Jairo Zulbarán

Personal information
- Full name: Jairo Luís Zulbarán
- Date of birth: 7 January 1970
- Place of birth: Santa Marta, Colombia
- Date of death: 15 March 2002 (aged 32)
- Place of death: Santa Marta, Colombia
- Height: 1.75 m (5 ft 9 in)
- Position(s): Forward

Senior career*
- Years: Team / Apps / (Gls)
- 1989–1991: Unión Magdalena
- 1991: Sporting Club
- 1992: Independiente Medellín
- 1993-1995: Millonarios
- 1995-1997: Unión Magdalena
- 1997–1998: Unicosta
- Total:  / 243 / (51)

International career
- 1989–1992: Colombia U20

= Jairo Zulbarán =

Colombian footballer (1970-2002)

Jairo Luís Zulbarán, known as Calanche (7 January 1970 – 15 March 2002), was a Colombian football forward.

==Club career==
Born in Santa Marta, Zulbarán began his professional football career with Unión Magdalena and would play for Sporting de Barranquilla, Independiente Medellín, Real Cartagena, Millonarios and Unicosta. He is one of Unicosta's all-time leading goal-scorers.

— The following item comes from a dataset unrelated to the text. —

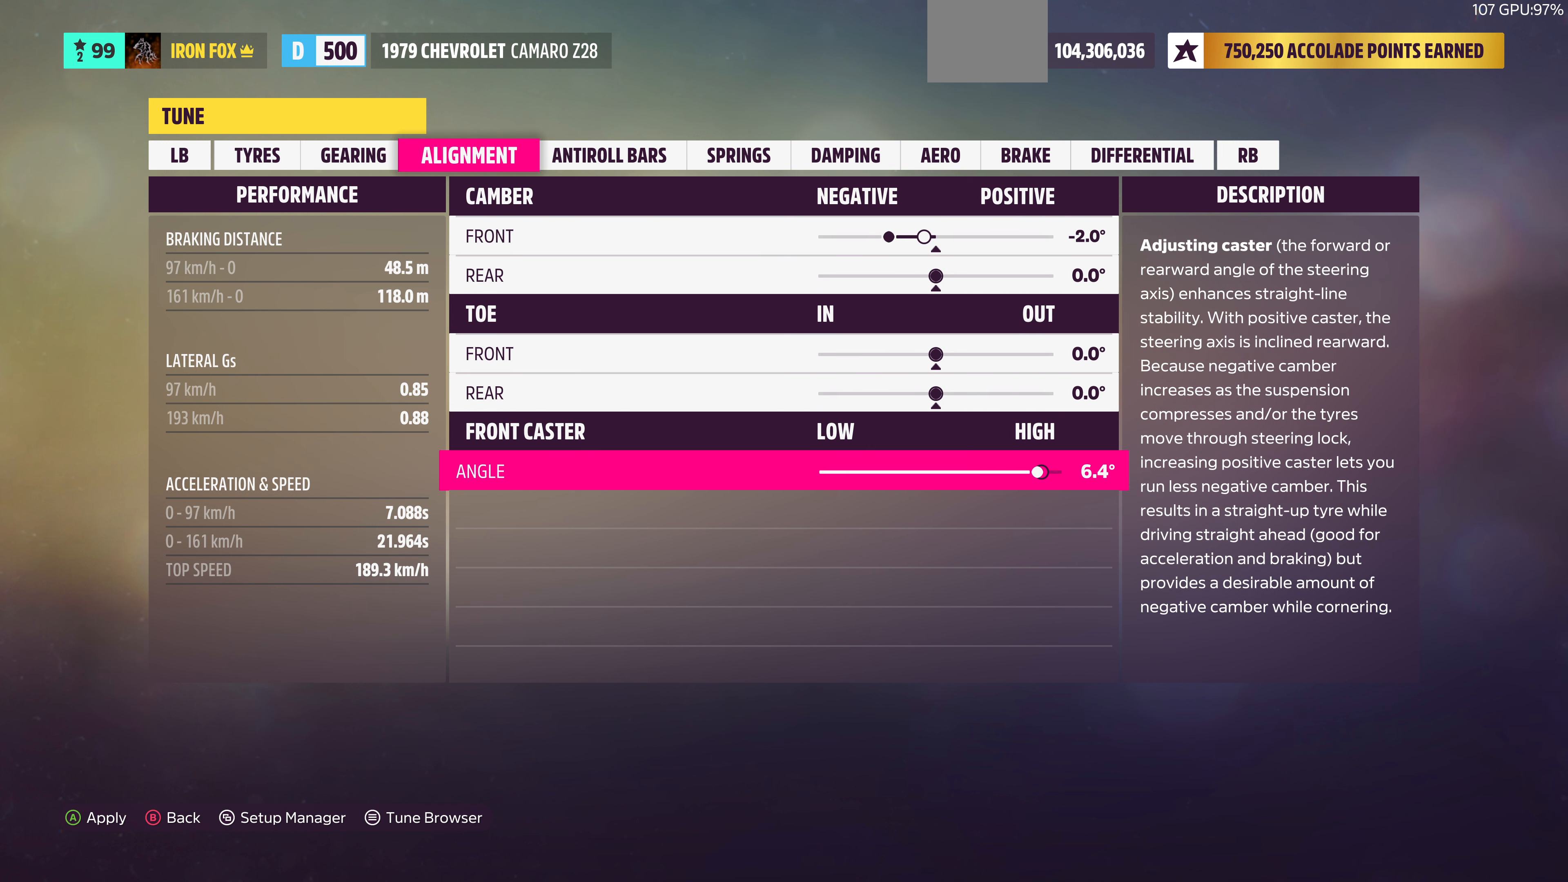
{"buttons": ["DPAD_LEFT"], "left_stick": "center", "right_stick": "center", "events": []}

He ended his career early after having problems with his knee ligaments.

==International career==
Zulbarán competed for Colombia at the 1989 FIFA World Youth Championship in Saudi Arabia and the 1992 Summer Olympics in Barcelona.

==Personal life and death==
In March 2002, Zulbarán was shot dead in a public market in downtown Santa Marta.